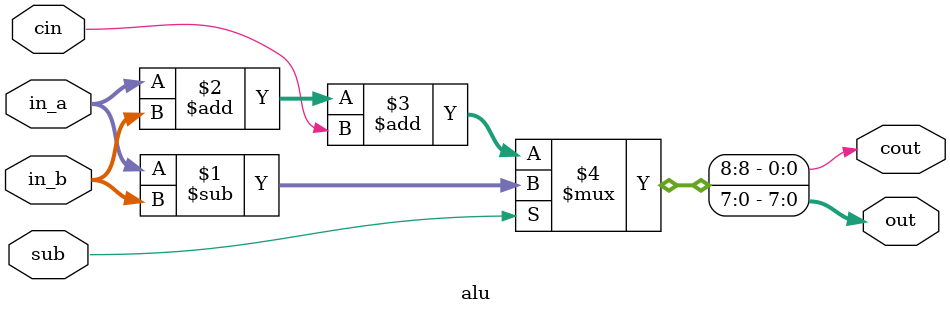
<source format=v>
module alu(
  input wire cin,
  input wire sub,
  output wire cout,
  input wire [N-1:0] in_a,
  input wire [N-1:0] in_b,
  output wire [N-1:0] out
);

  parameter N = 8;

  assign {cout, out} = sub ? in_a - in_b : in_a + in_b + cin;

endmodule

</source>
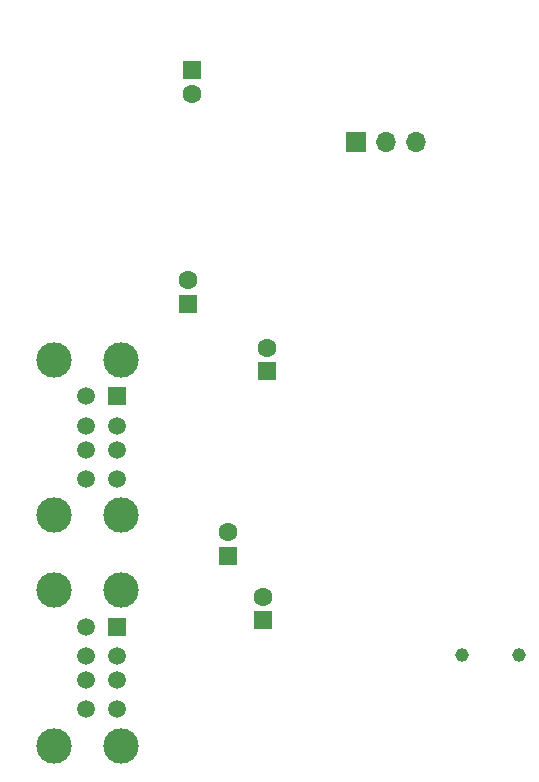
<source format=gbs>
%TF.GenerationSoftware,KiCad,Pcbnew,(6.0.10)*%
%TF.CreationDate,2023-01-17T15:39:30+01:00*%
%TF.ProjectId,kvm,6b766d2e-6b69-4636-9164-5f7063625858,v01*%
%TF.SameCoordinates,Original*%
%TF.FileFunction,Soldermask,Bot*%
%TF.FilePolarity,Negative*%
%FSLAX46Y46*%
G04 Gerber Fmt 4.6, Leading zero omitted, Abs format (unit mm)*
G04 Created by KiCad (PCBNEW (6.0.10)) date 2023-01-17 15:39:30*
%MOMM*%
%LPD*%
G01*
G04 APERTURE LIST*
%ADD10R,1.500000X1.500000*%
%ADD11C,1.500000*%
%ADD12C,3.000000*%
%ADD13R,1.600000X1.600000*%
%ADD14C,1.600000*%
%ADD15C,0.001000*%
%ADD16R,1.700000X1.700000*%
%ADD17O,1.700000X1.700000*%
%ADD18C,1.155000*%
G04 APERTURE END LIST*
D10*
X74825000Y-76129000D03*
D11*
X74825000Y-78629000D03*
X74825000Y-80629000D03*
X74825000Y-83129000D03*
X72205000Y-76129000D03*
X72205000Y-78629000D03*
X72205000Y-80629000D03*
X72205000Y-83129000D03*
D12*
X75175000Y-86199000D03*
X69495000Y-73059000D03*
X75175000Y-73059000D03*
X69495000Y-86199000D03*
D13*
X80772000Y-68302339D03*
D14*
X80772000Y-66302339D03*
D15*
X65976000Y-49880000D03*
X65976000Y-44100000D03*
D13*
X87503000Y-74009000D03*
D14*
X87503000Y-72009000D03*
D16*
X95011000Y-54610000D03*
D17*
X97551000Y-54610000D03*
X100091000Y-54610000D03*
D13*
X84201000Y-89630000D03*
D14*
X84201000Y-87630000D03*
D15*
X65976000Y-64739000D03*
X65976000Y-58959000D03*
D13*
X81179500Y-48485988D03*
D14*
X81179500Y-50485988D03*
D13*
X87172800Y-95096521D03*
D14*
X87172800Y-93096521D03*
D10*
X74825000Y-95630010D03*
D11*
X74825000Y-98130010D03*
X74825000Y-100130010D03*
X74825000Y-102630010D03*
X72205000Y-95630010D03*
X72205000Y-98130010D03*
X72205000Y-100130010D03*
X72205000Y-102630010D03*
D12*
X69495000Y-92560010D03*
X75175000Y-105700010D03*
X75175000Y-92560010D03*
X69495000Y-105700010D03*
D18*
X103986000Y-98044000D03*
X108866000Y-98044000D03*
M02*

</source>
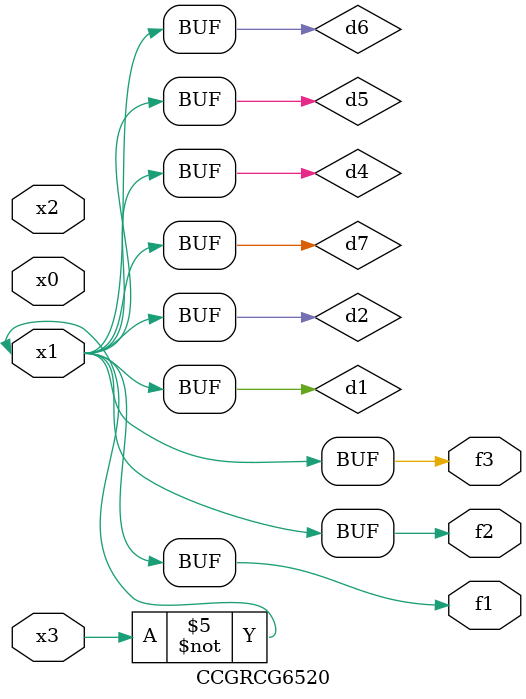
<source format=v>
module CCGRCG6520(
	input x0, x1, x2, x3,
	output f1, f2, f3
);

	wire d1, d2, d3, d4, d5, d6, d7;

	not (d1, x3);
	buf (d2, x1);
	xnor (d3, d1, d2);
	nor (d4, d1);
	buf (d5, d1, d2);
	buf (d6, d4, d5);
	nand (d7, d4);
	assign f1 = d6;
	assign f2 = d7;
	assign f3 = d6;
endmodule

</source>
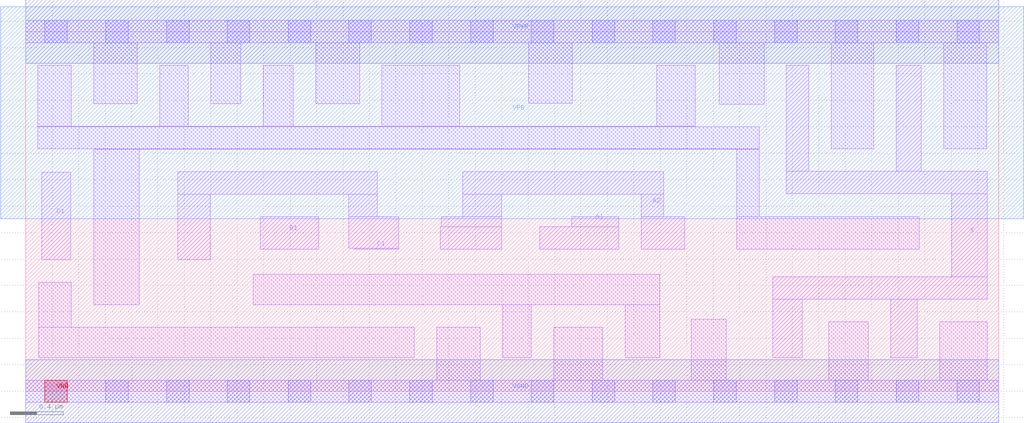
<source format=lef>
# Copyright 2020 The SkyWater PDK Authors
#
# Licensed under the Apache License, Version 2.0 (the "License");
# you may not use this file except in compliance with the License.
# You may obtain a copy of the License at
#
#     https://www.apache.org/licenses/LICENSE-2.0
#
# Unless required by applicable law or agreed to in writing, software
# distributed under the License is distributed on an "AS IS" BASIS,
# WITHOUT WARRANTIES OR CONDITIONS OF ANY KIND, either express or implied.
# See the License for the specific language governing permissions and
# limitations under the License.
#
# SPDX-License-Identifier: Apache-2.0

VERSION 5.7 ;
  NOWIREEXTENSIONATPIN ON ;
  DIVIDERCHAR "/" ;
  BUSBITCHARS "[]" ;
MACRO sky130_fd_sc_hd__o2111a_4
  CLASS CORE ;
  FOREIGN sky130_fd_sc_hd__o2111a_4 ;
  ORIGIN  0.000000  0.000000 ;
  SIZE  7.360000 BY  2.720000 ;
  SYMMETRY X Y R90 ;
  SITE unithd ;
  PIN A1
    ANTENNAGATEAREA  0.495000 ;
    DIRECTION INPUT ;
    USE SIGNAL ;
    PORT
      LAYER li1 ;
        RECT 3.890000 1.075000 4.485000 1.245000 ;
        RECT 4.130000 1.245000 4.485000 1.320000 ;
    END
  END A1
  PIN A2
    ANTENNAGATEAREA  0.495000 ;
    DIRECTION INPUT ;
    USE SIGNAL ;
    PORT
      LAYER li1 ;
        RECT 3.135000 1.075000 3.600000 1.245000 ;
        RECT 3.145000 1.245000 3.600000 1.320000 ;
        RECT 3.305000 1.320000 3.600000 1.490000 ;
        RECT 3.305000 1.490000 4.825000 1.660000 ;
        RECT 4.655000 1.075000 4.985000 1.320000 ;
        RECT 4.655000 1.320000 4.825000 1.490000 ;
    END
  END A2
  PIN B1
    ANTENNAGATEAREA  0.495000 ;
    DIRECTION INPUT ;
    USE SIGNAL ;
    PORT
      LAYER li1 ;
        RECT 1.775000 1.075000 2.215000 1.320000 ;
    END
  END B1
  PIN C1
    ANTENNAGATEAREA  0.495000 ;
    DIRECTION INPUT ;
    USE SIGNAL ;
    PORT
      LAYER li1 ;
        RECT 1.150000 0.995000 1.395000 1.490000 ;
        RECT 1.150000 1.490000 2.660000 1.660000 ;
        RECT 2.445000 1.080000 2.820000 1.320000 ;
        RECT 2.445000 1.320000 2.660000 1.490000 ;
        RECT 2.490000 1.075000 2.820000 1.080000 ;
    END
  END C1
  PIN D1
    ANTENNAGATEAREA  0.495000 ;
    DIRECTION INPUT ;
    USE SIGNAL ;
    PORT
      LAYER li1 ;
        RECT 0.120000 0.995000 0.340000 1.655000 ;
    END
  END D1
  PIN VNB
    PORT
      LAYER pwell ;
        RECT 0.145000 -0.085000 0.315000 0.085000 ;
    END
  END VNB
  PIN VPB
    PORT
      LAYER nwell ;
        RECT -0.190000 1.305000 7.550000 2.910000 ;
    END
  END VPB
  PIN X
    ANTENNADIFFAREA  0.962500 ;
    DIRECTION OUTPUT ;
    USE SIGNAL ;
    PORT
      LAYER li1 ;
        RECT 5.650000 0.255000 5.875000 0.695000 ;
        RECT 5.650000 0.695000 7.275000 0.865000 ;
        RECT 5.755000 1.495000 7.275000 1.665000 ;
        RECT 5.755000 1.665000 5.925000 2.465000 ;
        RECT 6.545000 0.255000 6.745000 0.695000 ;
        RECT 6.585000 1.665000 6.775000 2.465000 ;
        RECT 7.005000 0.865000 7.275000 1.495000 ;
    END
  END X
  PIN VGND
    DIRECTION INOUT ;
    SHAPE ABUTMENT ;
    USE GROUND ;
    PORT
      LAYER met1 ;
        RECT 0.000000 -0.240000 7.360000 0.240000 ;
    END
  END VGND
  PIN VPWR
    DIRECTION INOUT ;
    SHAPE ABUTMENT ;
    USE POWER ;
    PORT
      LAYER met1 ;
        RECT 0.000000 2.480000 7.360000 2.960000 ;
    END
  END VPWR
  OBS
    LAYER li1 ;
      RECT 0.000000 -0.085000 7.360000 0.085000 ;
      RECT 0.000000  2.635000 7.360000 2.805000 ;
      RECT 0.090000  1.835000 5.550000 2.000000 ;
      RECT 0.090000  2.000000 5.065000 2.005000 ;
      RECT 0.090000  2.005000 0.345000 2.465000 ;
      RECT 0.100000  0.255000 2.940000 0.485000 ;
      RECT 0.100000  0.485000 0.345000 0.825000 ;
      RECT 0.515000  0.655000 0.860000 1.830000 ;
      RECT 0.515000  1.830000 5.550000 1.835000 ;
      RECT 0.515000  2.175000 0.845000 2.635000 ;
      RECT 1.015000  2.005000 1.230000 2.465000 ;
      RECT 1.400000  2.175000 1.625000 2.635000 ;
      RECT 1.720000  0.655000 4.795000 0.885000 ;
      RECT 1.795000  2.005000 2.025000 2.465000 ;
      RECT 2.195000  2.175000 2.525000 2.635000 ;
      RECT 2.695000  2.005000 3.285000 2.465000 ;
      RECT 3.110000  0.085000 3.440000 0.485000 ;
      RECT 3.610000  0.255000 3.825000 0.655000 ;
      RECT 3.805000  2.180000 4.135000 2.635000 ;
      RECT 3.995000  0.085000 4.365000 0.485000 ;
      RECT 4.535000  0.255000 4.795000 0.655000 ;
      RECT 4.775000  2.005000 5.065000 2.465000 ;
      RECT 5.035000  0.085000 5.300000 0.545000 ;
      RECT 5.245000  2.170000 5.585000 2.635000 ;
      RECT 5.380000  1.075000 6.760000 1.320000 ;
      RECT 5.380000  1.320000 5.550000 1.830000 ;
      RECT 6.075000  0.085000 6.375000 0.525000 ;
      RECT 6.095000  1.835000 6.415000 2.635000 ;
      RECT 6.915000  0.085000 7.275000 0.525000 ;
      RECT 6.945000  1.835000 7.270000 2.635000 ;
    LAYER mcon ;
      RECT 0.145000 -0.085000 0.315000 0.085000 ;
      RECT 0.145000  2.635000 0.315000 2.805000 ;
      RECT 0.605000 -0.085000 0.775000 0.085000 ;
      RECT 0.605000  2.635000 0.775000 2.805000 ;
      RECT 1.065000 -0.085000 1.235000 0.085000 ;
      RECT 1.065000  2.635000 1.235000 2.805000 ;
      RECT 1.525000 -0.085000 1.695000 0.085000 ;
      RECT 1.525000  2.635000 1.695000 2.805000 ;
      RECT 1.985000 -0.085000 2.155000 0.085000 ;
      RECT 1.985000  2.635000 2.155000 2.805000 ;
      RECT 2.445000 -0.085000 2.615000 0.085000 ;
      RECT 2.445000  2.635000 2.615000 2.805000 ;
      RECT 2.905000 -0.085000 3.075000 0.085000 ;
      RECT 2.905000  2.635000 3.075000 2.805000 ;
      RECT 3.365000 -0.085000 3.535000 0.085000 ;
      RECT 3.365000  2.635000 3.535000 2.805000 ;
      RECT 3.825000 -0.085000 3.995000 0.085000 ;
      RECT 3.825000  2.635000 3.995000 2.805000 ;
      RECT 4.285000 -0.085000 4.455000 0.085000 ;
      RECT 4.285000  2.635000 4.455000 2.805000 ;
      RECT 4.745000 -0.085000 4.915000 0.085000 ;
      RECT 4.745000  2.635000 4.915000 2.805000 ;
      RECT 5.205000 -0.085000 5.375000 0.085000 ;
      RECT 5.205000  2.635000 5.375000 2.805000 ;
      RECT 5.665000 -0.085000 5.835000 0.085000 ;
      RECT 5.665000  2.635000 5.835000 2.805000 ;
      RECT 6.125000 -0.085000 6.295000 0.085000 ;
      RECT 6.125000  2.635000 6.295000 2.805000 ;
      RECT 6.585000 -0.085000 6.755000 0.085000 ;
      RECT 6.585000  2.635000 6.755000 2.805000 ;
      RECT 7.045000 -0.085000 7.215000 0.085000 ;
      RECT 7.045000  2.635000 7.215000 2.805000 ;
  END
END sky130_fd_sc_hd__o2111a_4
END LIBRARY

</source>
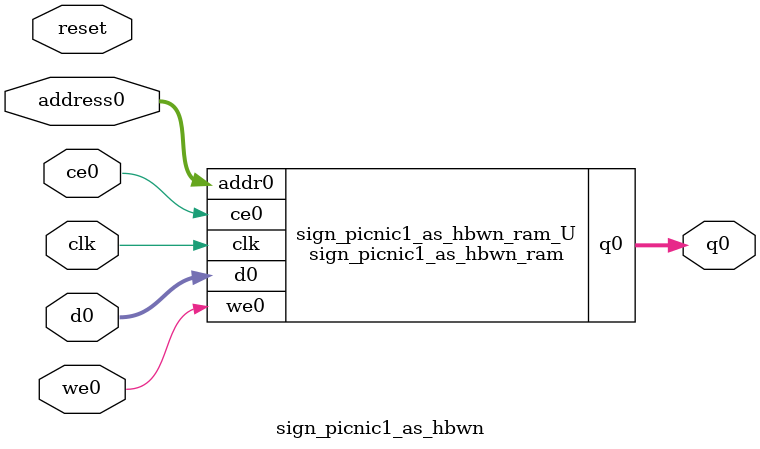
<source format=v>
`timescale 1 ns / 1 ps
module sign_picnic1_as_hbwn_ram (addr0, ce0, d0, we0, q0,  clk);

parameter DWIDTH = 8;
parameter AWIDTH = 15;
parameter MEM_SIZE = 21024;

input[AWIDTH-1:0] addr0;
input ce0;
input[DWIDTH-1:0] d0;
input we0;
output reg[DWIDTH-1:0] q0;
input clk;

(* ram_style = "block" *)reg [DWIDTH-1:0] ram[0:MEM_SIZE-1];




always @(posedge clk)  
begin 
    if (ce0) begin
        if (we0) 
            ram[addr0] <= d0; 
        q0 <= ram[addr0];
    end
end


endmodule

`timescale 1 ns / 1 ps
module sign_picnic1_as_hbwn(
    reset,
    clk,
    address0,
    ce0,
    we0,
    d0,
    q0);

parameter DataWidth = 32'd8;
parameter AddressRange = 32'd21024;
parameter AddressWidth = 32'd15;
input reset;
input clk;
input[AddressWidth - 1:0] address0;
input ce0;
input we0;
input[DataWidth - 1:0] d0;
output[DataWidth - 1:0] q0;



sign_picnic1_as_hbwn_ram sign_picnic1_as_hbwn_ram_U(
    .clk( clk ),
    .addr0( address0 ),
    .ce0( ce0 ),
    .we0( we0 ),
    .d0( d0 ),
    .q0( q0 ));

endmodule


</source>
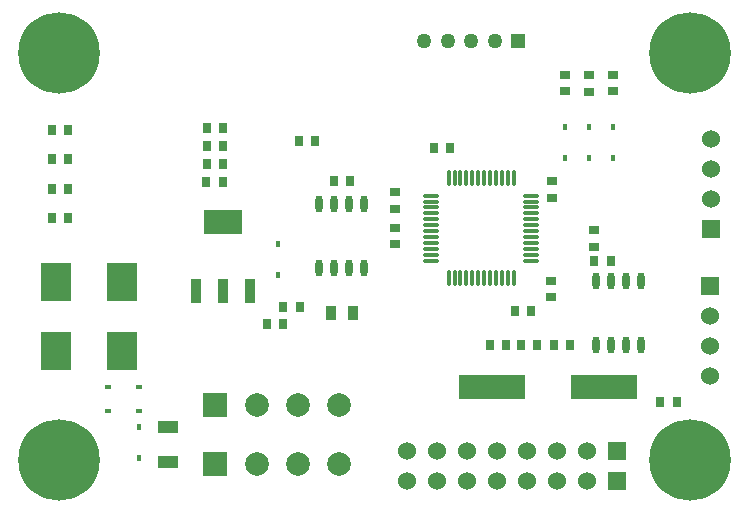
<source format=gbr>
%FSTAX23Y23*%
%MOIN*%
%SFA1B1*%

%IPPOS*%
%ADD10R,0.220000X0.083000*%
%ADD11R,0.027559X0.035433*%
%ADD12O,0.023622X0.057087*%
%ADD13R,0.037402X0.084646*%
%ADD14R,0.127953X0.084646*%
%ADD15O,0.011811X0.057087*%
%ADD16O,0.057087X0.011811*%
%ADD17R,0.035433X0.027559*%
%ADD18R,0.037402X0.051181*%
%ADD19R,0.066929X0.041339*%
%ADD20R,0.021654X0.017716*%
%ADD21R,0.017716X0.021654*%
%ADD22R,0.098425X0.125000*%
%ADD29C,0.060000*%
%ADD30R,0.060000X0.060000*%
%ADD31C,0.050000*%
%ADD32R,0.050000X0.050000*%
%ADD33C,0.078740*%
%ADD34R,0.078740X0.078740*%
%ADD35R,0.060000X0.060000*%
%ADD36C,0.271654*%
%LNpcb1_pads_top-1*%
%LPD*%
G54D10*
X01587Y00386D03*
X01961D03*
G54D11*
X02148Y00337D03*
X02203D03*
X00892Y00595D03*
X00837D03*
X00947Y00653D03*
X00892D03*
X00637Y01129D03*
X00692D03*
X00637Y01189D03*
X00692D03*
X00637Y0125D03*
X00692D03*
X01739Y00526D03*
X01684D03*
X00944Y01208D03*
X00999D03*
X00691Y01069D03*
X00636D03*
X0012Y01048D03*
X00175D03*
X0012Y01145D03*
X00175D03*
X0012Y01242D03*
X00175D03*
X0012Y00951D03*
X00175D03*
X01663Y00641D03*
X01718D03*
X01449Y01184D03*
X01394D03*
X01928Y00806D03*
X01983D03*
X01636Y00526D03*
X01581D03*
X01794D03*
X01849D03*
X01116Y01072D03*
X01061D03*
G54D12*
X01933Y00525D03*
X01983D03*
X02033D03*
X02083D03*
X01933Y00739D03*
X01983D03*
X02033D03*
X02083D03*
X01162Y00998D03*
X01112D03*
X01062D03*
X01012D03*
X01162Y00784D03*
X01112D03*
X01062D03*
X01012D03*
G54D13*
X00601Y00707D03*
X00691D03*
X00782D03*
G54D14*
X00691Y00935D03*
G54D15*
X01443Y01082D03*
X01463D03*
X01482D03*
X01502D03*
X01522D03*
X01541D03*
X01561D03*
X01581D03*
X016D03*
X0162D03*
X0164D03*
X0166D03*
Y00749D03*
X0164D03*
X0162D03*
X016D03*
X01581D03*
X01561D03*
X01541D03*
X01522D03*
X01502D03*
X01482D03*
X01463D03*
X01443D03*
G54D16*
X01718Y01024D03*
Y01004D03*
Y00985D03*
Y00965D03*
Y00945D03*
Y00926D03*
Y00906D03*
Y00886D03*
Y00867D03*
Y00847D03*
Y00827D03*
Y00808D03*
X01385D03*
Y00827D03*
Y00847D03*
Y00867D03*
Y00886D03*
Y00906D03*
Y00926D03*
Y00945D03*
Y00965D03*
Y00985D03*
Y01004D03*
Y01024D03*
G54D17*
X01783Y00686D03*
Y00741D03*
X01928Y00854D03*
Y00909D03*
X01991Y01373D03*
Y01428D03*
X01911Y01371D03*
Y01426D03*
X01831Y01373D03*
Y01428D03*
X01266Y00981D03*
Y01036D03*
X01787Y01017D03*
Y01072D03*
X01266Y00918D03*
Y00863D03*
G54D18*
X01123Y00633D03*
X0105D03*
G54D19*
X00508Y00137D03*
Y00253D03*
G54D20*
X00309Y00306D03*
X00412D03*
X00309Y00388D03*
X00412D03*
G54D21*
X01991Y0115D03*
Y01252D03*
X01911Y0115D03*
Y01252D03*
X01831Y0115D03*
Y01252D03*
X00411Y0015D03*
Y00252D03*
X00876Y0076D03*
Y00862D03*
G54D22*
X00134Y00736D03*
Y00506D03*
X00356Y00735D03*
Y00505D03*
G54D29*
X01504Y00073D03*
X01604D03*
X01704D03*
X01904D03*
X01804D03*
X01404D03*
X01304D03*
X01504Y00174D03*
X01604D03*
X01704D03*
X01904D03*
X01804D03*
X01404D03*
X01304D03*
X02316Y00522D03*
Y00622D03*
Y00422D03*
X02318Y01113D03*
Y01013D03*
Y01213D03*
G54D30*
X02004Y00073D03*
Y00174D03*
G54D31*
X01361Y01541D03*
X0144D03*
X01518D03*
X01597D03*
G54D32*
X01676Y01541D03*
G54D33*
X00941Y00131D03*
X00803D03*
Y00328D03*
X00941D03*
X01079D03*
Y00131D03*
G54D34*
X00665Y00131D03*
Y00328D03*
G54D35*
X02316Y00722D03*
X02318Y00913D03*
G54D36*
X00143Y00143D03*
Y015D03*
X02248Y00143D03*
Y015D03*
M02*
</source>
++++++++++++++++++++
### What you are asked to do
Return only the lines running from the top of the data to the line that holds "<source format=gbs>". Include both of those lines, but skip the pictures.

### Answer to the problem
<source format=v>
module alu(
  input wire cin,
  input wire sub,
  output wire cout,
  input wire [N-1:0] in_a,
  input wire [N-1:0] in_b,
  output wire [N-1:0] out
);

  parameter N = 8;

  assign {cout, out} = sub ? in_a - in_b : in_a + in_b + cin;

endmodule

</source>
<source format=gbs>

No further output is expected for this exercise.